EXECUTIVE SUMMARY Recent Events



Debt Matters. Approximately $84 million aggregate principal amount of pollution control bonds issued on behalf of CenterPoint Energy Houston Electric, LLC (CenterPoint Houston) were redeemed on June 2, 2014 at 100% of their principal amount plus accrued interest. The bonds had an interest rate of 4.25%, were scheduled to mature in 2017 and were collateralized by general mortgage bonds of CenterPoint Houston. Enable Initial Public Offering. On April 16, 2014, Enable Midstream Partners, LP (Enable) completed its initial public offering (IPO) of 28,750,000 common units at a price of $20.00 per unit, which included 3,750,000 common units sold by ArcLight Capital Partners, LLC (ArcLight) pursuant to an over-allotment option that was fully exercised by the underwriters. Enable received approximately $464 million in net proceeds from the sale of the units, after deducting underwriting fees, structuring fees and other offering costs. In connection with its IPO, on March 25, 2014, Enable effected a 1 for 1.279082616 reverse unit split. Immediately following the unit split, CenterPoint Energy Resources Corp. (CERC Corp.) owned 227,508,825 common units, representing a 58.3% limited partner interest in Enable. Also in connection with Enable's IPO, 139,704,916 of CERC Corp.'s common units and 68,150,514 of OGE Energy Corp.'s (OGE) common units were converted into subordinated units.

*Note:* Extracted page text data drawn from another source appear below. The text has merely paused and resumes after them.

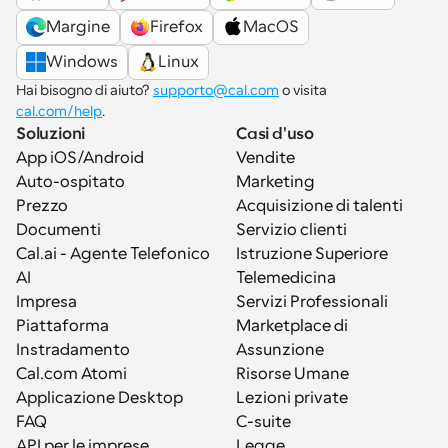
Margine
Firefox
MacOS
Windows
Linux
Hai bisogno di aiuto? 
supporto@cal.com
 o visita 
cal.com/help
.
Soluzioni
Casi d'uso
App iOS/Android
Vendite
Auto-ospitato
Marketing
Prezzo
Acquisizione di talenti
Documenti
Servizio clienti
Cal.ai - Agente Telefonico 
Istruzione Superiore
AI
Telemedicina
Impresa
Servizi Professionali
Piattaforma
Marketplace di 
Instradamento
Assunzione
Cal.com Atomi
Risorse Umane
Applicazione Desktop
Lezioni private
FAQ
C-suite
API per le imprese
Legge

Immediately following Enable's IPO, CERC Corp. owned 87,803,909 common units and 139,704,916 subordinated units in Enable, representing a 54.7% limited partner interest. Enable is equally controlled by CERC Corp. and OGE; each own 50% of the management rights in the general partner of Enable. CERC Corp. and OGE also own a 40% and 60% economic interest, respectively, in the incentive distribution rights held by the general partner of Enable.

Subsequent to Enable's IPO, Enable is expected to pay a minimum quarterly distribution of $0.2875 per unit on its outstanding units to the extent it has sufficient cash from operations after establishment of cash reserves and payment of fees and expenses, including payments to its general partner and its affiliates (referred to as "available cash") within 45 days after the end of each quarter. Enable adjusted the amount of this distribution for the period from the completion of its IPO through June 30, 2014 based on the actual length of the period.

Put Rights. In accordance with the Enable formation agreements, we had certain put rights, and Enable had certain call rights, exercisable with respect to the 25.05% interest in Southeast Supply Header, LLC (SESH) retained by us, under which we would contribute our retained interest in SESH, in exchange for a specified number of limited partner units in Enable and a cash payment, payable either from us to Enable or from Enable to us, for changes in the value of SESH. Specifically, the rights were and are exercisable with respect to (1) a 24.95% interest in SESH (24.95% Put), which closed on May 30, 2014 and (2) a 0.1% interest in SESH, which may be exercised no earlier than June 2015 for 25,341 common units in Enable. Subject to certain restrictions, if the fair market value of the contributed SESH interest is more or less than the value of the common units issued as consideration for the SESH interest, a cash payment may be required to be made by either Enable or us.

On May 30, 2014, we closed our 24.95% Put and contributed to Enable our 24.95% interest in SESH in exchange for 6,322,457 common units of Enable, which increased our limited partner interest in Enable from approximately 54.7% to approximately 55.4%. No cash payment was required to be made pursuant to the Enable formation agreements in connection with our exercise of the 24.95% Put.